Surgères (pronounced: [syʁ.ʒɛːʁ]) is a commune in the Charente-Maritime department in southwestern France. It is the home of the Surgères 48 Hour Race.
The site of Surgères was occupied in Neolithic times, but the earliest recorded history comes from the Middle Ages. The Duke of Aquitaine wanted to guard his lands in Aunis against Norman invasion, ao he built a stone and wood defence on the marshes, a bridgehead against the invaders which was known as Latin: Castrum Surgeriacum. At the end of the 10th century, the Counts of Poitiers started to get their hands on Aunis and appointed Guillaume Maingot to take charge of the fortress and part of the lands around it.
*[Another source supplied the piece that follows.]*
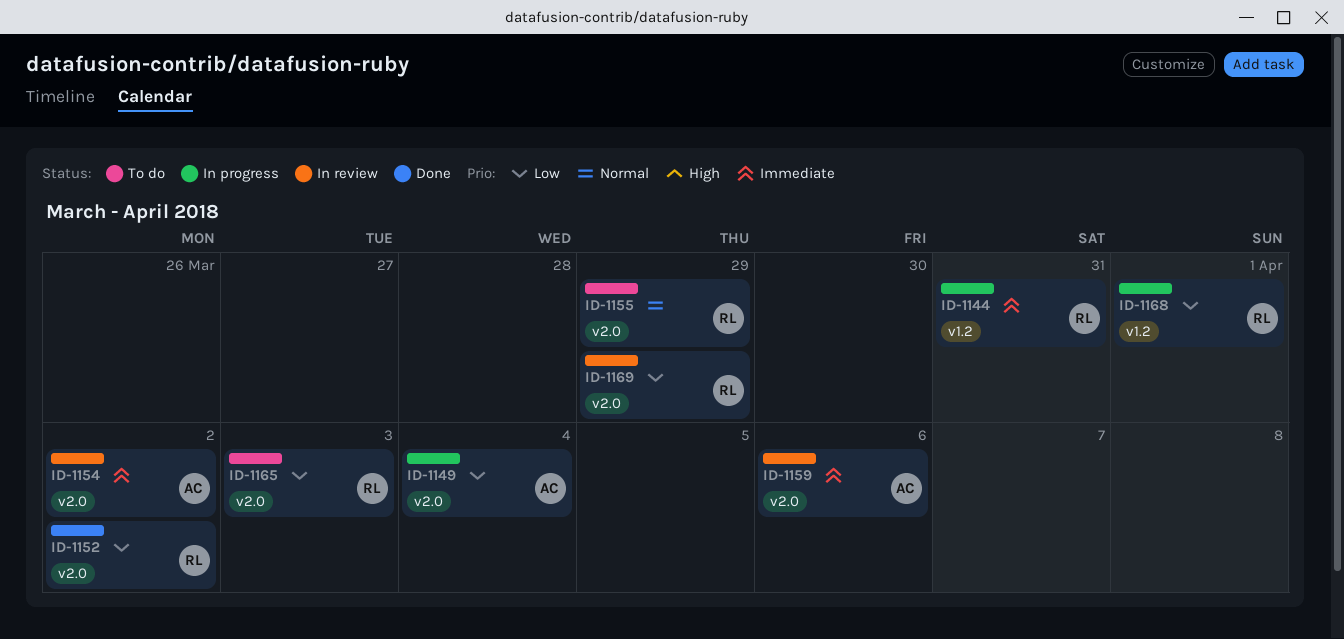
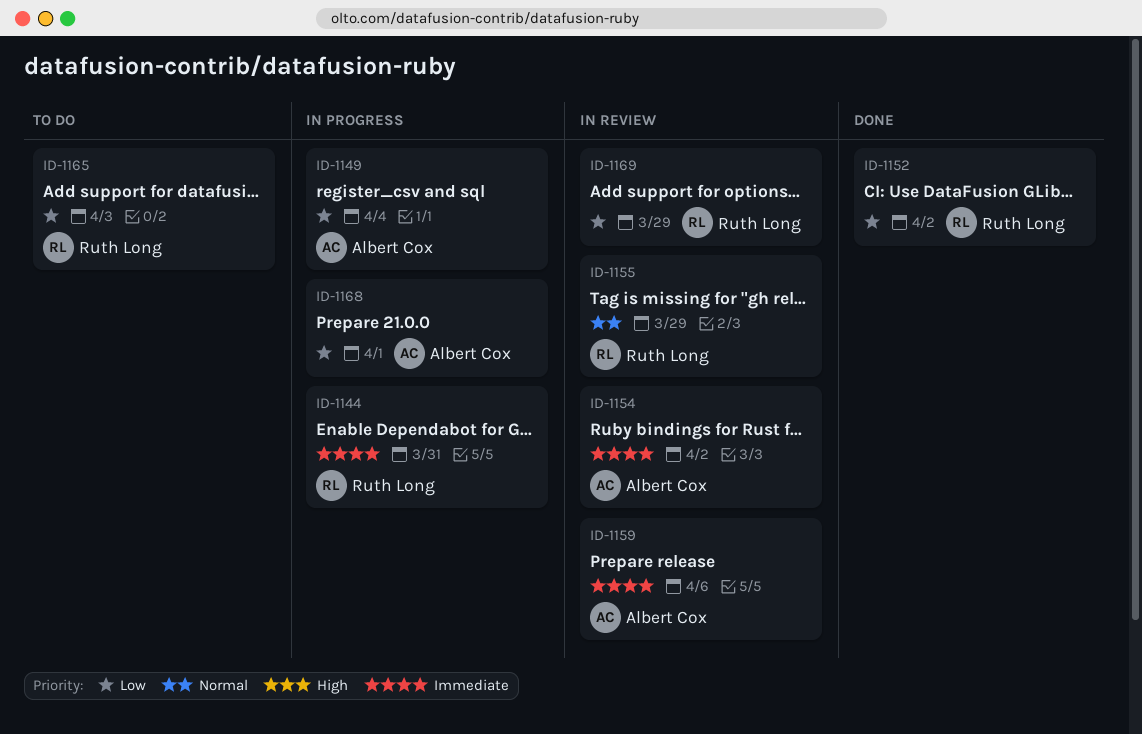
ID-1155, status: To do -> In review
ID-1168, owner: Ruth Long -> Albert Cox

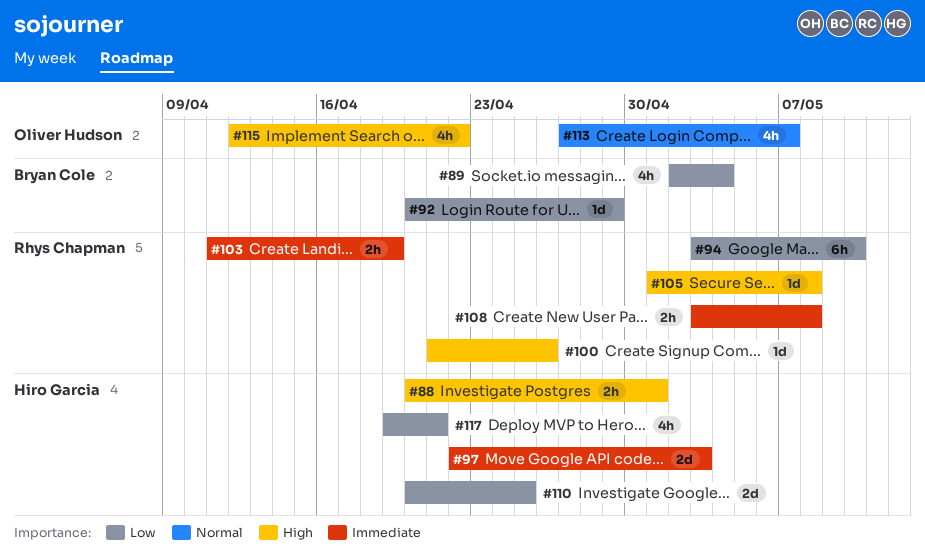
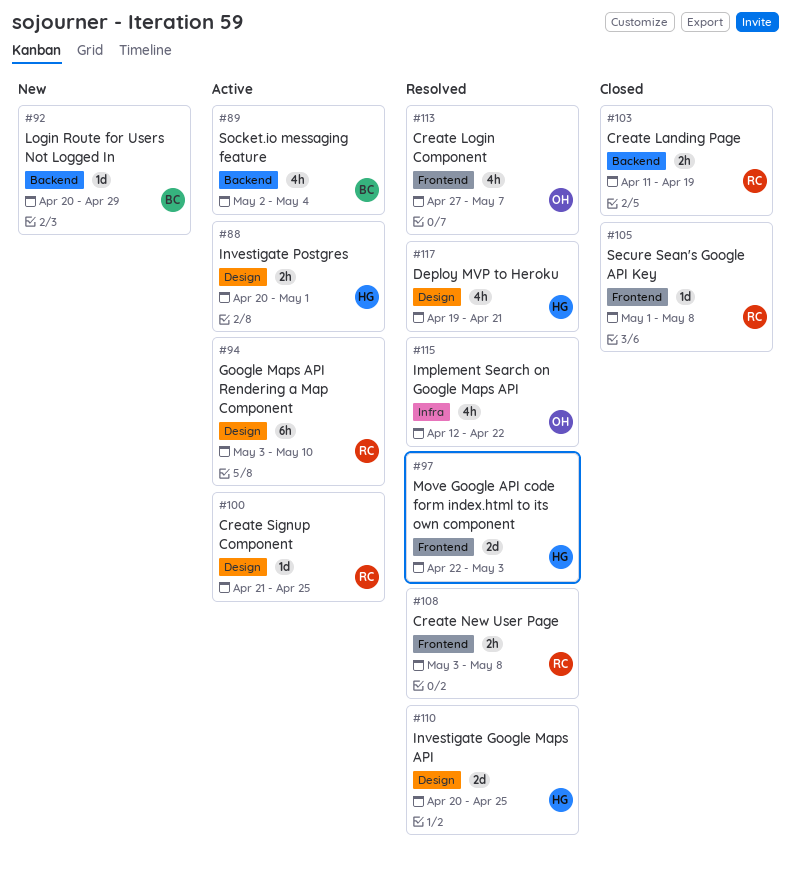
#100, due: Apr 26 -> Apr 25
In the 12th century this defence had become a small city, whose lords entertained the grandees of the parliament of Saintonge. During this time a large castle was built on the ramparts, as was the Romanesque church of Notre-Dame. In 1152 Eleanor of Aquitaine married Henry II of England, thus putting her lands including Surgères into English hands.
Coming back under French rule with Saint Louis IX of France, the English took the town in a surprise raid in 1532 during the Hundred Years' War.
The history of Surgères is equally marked by Hélène de Fonsèque (1546 – 1618), Pierre de Ronsard's muse, whose beauty he celebrated in his Sonnets pour Hélène. Queen Catherine de' Medici encouraged the affair between the fifty-year-old Ronsard and the beautiful Hélène, so that she could be part of the royal court as one of the ladies-in-waiting.